When you live and work with others, conflicts are bound to arise. A certain amount of conflict can be productive by helping you clarify your values and understand others. But when it happens too frequently, conflict can be detrimental to both your relationships and your peace of mind.

The key to successful conflict resolution is to address the problem early, rather than letting it fester. Here are some hints on how to effectively clear the air and get back on track, whether it's at home or in the office.

1. Talk, talk, talk.
Conflicts often arise when communication is poor. At the first sign of conflict, take the initiative to suggest a time and place where those involved can gather to discuss possible solutions. Although it may be tough to be the one to point out the problem, the alternative is stifling your feelings and possibly allowing the situation to escalate. By acting early, you can prevent a more difficult situation from developing down the road.

2. Take turns.
Once you've pointed out the problem and gathered the parties together, the way that you go about discussing it becomes crucial to successful resolution. Although you may feel that you're in the right, remember that all involved should have equal time to describe their perspective without interruption.

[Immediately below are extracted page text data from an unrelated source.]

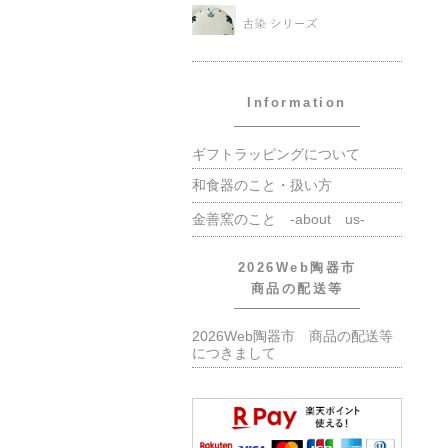
Information
ギフトラッピングについて
和食器のこと・扱い方
金善窯のこと -about us-
2026Web陶器市
商品の配送等
2026Web陶器市 商品の配送等
につきまして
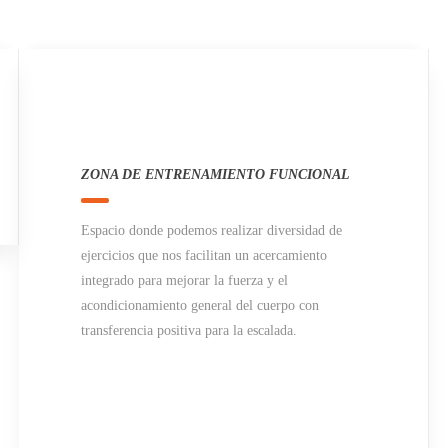
ZONA DE ENTRENAMIENTO FUNCIONAL
Espacio donde podemos realizar diversidad de
ejercicios que nos facilitan un acercamiento
integrado para mejorar la fuerza y el
acondicionamiento general del cuerpo con
transferencia positiva para la escalada.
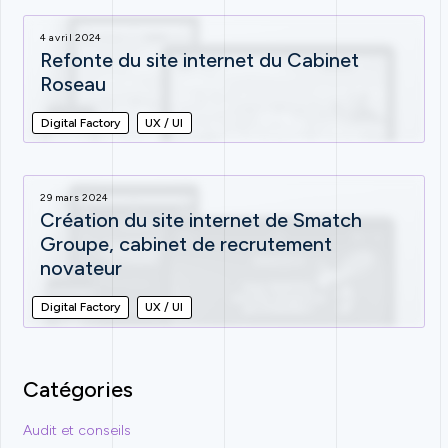
4 avril 2024
Refonte du site internet du Cabinet
Roseau
Digital Factory
UX / UI
29 mars 2024
Création du site internet de Smatch
Groupe, cabinet de recrutement
novateur
Digital Factory
UX / UI
Catégories
Audit et conseils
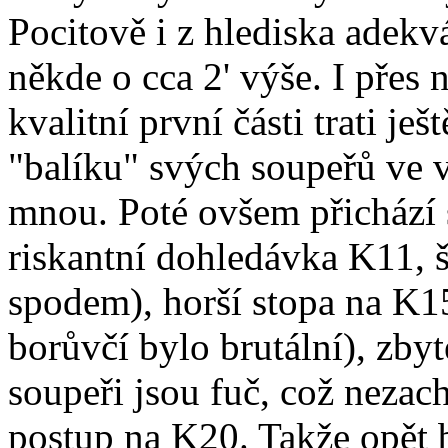
Pocitově i z hlediska adekv
někde o cca 2' výše. I přes 
kvalitní první části trati je
"balíku" svých soupeřů ve v
mnou. Poté ovšem přichází sl
riskantní dohledávka K11, š
spodem), horší stopa na K15
borůvčí bylo brutální), zby
soupeři jsou fuč, což nezac
postup na K20. Takže opět 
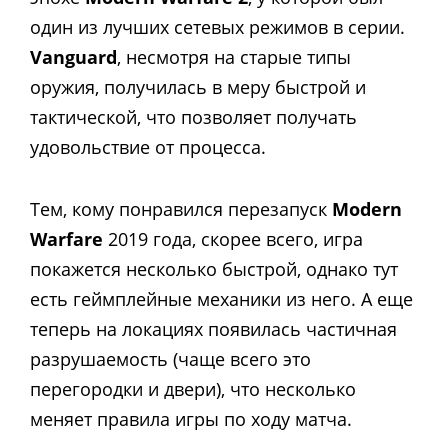
один из лучших сетевых режимов в серии.
Vanguard
, несмотря на старые типы
оружия, получилась в меру быстрой и
тактической, что позволяет получать
удовольствие от процесса.
Тем, кому понравился перезапуск
Modern
Warfare
2019 года, скорее всего, игра
покажется несколько быстрой, однако тут
есть геймплейные механики из него. А еще
теперь на локациях появилась частичная
разрушаемость (чаще всего это
перегородки и двери), что несколько
меняет правила игры по ходу матча.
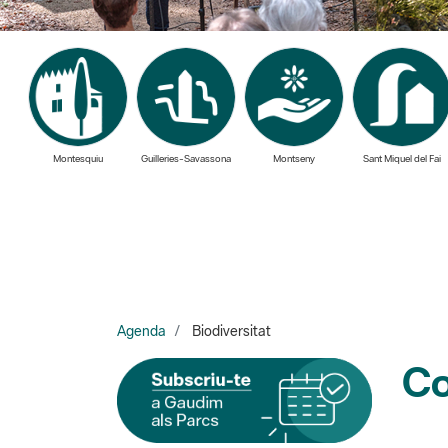
Montesquiu
Guilleries-Savassona
Montseny
Sant Miquel del Fai
Agenda
Biodiversitat
Co
I cada dimarts rebràs les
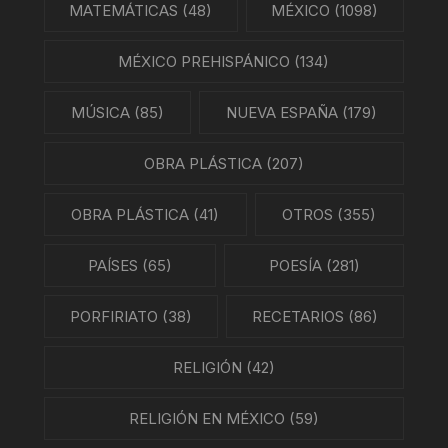
MATEMÁTICAS
(48)
MÉXICO
(1098)
MÉXICO PREHISPÁNICO
(134)
MÚSICA
(85)
NUEVA ESPAÑA
(179)
OBRA PLÁSTICA
(207)
OBRA PLÁSTICA
(41)
OTROS
(355)
PAÍSES
(65)
POESÍA
(281)
PORFIRIATO
(38)
RECETARIOS
(86)
RELIGIÓN
(42)
RELIGIÓN EN MÉXICO
(59)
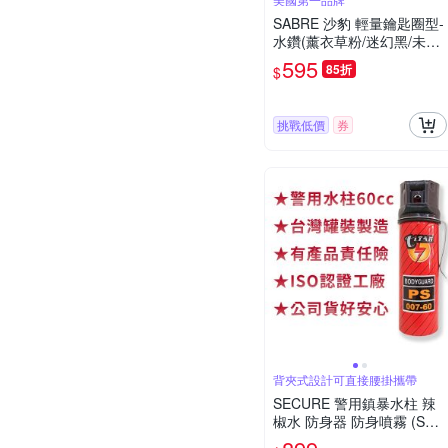
SABRE 沙豹 輕量鑰匙圈型-
水鑽(薰衣草粉/迷幻黑/未來
白/活力粉紅/薄荷青)
595
85折
$
挑戰低價
券
背夾式設計可直接腰掛攜帶
SECURE 警用鎮暴水柱 辣
椒水 防身器 防身噴霧 (SE-1
060A 背夾款) 台灣製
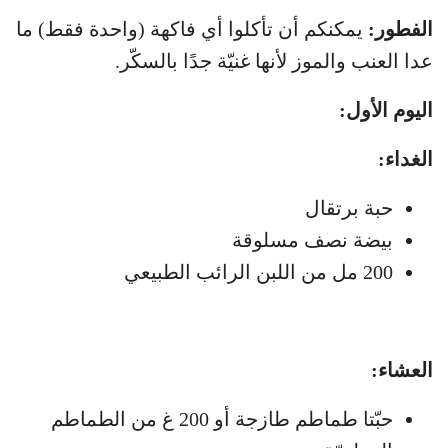
الفطور:
يمكنكم أن تأكلوا أي فاكهة (واحدة فقط) ما
عدا العنب والموز لأنها غنيّة جدًا بالسكّر.
اليوم الأول:
الغداء:
حبة برتقال
بيضة نصف مسلوقة
200 مل من اللبن الرائب الطبيعي
العشاء:
حبّتا طماطم طازجة أو 200 غ من الطماطم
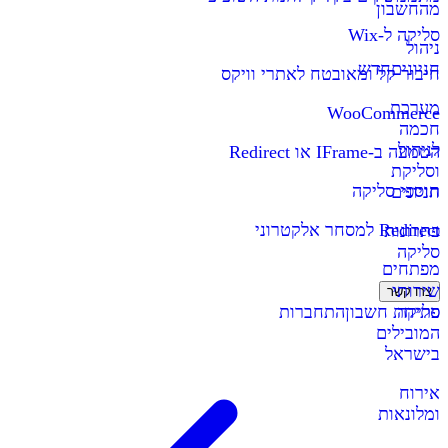
מהחשבון
סליקה ל-Wix
ניהול
חניונים
חדש
חיבור קל ומאובטח לאתרי וויקס
מערכת
WooCommerce
חכמה
לניהול
הטמעה ב-IFrame או Redirect
וסליקת
תוספי סליקה
חניונים
Redirect למסחר אלקטרוני
פתרונות
סליקה
מפתחים
שירותי
צרו קשר
סליקה
פתיחת חשבון
התחברות
המובילים
בישראל
אירוח
ומלונאות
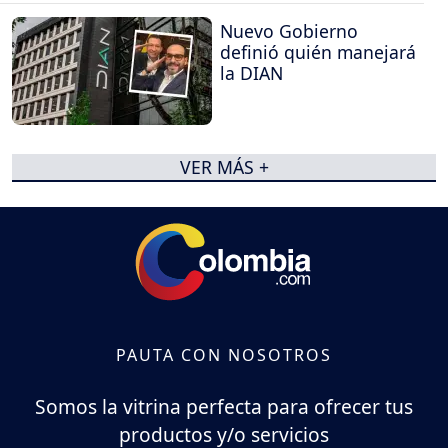
Nuevo Gobierno
definió quién manejará
la DIAN
VER MÁS +
PAUTA CON NOSOTROS
Somos la vitrina perfecta para ofrecer tus
productos y/o servicios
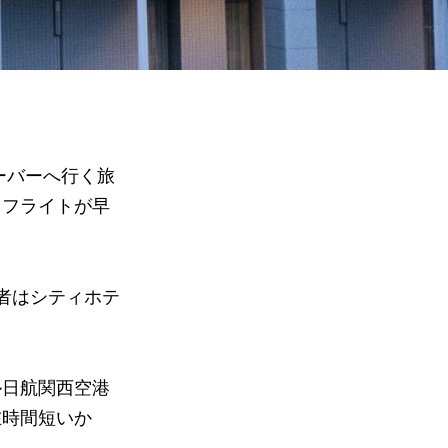
ーバーへ行く旅
もフライトが早
者はシティホテ
ル日航関西空港
在時間短いか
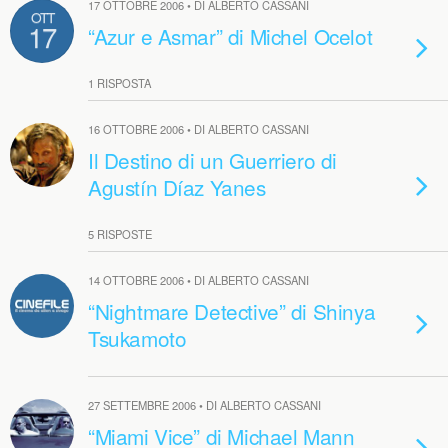
17 OTTOBRE 2006 • DI ALBERTO CASSANI
OTT
17
“Azur e Asmar” di Michel Ocelot
1 RISPOSTA
16 OTTOBRE 2006 • DI ALBERTO CASSANI
Il Destino di un Guerriero di
Agustín Díaz Yanes
5 RISPOSTE
14 OTTOBRE 2006 • DI ALBERTO CASSANI
“Nightmare Detective” di Shinya
Tsukamoto
27 SETTEMBRE 2006 • DI ALBERTO CASSANI
“Miami Vice” di Michael Mann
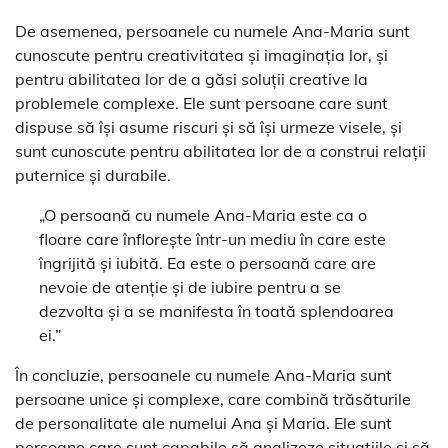
De asemenea, persoanele cu numele Ana-Maria sunt
cunoscute pentru creativitatea și imaginația lor, și
pentru abilitatea lor de a găsi soluții creative la
problemele complexe. Ele sunt persoane care sunt
dispuse să își asume riscuri și să își urmeze visele, și
sunt cunoscute pentru abilitatea lor de a construi relații
puternice și durabile.
„O persoană cu numele Ana-Maria este ca o
floare care înflorește într-un mediu în care este
îngrijită și iubită. Ea este o persoană care are
nevoie de atenție și de iubire pentru a se
dezvolta și a se manifesta în toată splendoarea
ei.”
În concluzie, persoanele cu numele Ana-Maria sunt
persoane unice și complexe, care combină trăsăturile
de personalitate ale numelui Ana și Maria. Ele sunt
persoane care sunt capabile să analizeze situațiile și să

Set some ground rules before starting so that everyone knows they'll have a chance to be heard. For example, take an object like a pencil and hand it to the person speaking to indicate that they have the floor. Only the person with the object in their hand can speak at that time; once they've finished, they can then pass the object to the next speaker.

3. Be assertive, not aggressive.
When there's a disagreement, it can lead to high emotion. Although you want to be clear about how you feel, it's important to do so while still respecting others involved. If you lose your temper and shout or place blame, you'll only get further from resolving the conflict. Instead, use assertive communication skills, such as:

  • Talking in a clear, non-blaming manner
  • Emphasizing "I" statements rather than "You" statements (for example, "What I felt when you said this was...")
  • Validating others' positions to show that you understand them, even if they differ from your own

4. Attack problems, not people.
Even though you may feel anger towards a particular person or people involved in the conflict, try to keep the emphasis on working towards a common solution. Attacking another person or pitting two against one in the case of a group conflict can cause defensiveness. If you can encourage everyone to come to an agreement on what the conflict is about, then you'll have consensus to help in brainstorming solutions.

5. Negotiate solutions.
In order to solve the problem in a way that works for everyone, you may need to compromise. Everyone should be willing to compromise on their ideal situation in order to find a solution that works for the whole group. Work together to identify a range of possible solutions. If you're asked to make a change that you don't support, express what you can do rather than what you can't.

6. Commit to change.
Once you've agreed on a solution, make sure each person knows what changes to make to restore harmony. You might want to set a time to regroup and revisit the issue to evaluate if the arrangement needs any fine-tuning.